Personally I would still make the call myself. I would absolutely tell my dh I am not the kind of person to sit on my thumbs when a 14 year old girl is putting herself wildly at risk and potentially creating a human life. BTW, when my husband saw I was serious about making the call I have no doubt he would make me step aside and he would do it himself becuase he would feel like a schmuck if he let me do what he knew he should do.

mimi123's picture

This is more than just a moral issue. I don't know what your state laws are, but in my state a 14yr old is under the legal age to have sex with...and in the eyes of a court would be seen as rape--yes even if the girl agreed to have sex. If her parents wanted to they can press charges against your ss. Tread carefully on this one. I would say the bio father needs to have a serious talk with your SS and tell him to stop for the sake of all of you.

Sparklelady's picture

I completely appreciate your concerns, however unfortunately, it is not against the law here. A 14-year-old can consent to have sex with someone who is two years older than her. If he were over 18 though, he would be charged.

BethAnne's picture

Just spoke to my husband about this to get his opinion. He said he wouldn't tell the girlfriends parents, I suggested that I would at least have a chat with the girlfriend about birth control etc to make sure she has proper information and knows her options and how to get hold of it. He seemed to think that was a good option. Personally I don't know what I would do, if she were 15 or 16 I think I might leave it at the birth control chat, as she is only 14 I feel more uncomfortable with that idea. I do also believe in her right to privacy and she may not want her parents to know for good reason. My main concern would be that she knows that sex is a choice she gets to actively make every time and that she can say 'no' at any time during sex and also that she is fully informed about the risks associated with having sex and how to reduce those risks. Obviously I would also want the SS to know about all of that too.

ChiefGrownup's picture

So he can talk to a 14 year old girl about sex and birth control but not to her adult parents about teens having sex at their house? *rubs eyes, head wobbles*

The parents will be furious he talked to their daughter like that, if nothing else.

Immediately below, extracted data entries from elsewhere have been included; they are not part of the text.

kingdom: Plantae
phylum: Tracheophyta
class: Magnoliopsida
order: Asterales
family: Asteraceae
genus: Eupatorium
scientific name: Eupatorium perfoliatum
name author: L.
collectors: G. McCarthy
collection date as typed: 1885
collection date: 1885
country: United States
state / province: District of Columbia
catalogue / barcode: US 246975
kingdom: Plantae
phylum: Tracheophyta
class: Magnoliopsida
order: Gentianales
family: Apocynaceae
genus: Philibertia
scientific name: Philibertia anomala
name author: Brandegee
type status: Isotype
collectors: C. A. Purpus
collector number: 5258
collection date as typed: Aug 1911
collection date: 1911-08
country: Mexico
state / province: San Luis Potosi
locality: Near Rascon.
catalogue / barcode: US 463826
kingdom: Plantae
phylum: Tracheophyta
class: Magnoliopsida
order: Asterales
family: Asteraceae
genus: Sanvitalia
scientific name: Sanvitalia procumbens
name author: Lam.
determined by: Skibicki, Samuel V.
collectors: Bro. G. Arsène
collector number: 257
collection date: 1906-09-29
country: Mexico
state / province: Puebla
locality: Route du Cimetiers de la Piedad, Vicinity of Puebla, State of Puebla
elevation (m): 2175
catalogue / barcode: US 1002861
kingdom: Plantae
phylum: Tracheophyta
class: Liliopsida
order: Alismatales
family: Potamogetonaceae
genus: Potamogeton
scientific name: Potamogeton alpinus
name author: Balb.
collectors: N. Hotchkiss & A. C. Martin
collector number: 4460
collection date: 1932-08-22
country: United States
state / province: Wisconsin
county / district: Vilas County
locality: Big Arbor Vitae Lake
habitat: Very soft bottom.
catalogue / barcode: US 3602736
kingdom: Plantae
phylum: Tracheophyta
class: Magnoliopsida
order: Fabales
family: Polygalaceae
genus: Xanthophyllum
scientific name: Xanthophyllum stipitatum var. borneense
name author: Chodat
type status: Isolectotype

And the kid does not know about saying no and having a choice and understanding boys have different viewpoints and emotions because she's a kid. Under the age of consent. These are adult matters and they are for the adult brain.

Yeah, well, guess your dh is gonna love on that little baby that's gonna be on its way. Maybe he misses babies now that his kid is a teen and that's why he's acting like this.

bearcub25's picture

I think you need to tell him that if he doesn't want to have a serious talk about this, you do not want to hear about his future Grandchild and that you want nothing to do with babysitting, buying gifts or any of it. You also don't want to hear about any jail time, probation or beatings the kid took from the girls Dad.

My son had a baby 2 days after his 18th birthday. It wasn't easy but he had both bio parents at that time for support. I already told DSO, no pregnant SD in my house while she was under age.

Sparklelady's picture

Thanks everyone for the great perspectives. We'll see how his "chat" with SS goes this morning and what he reports back.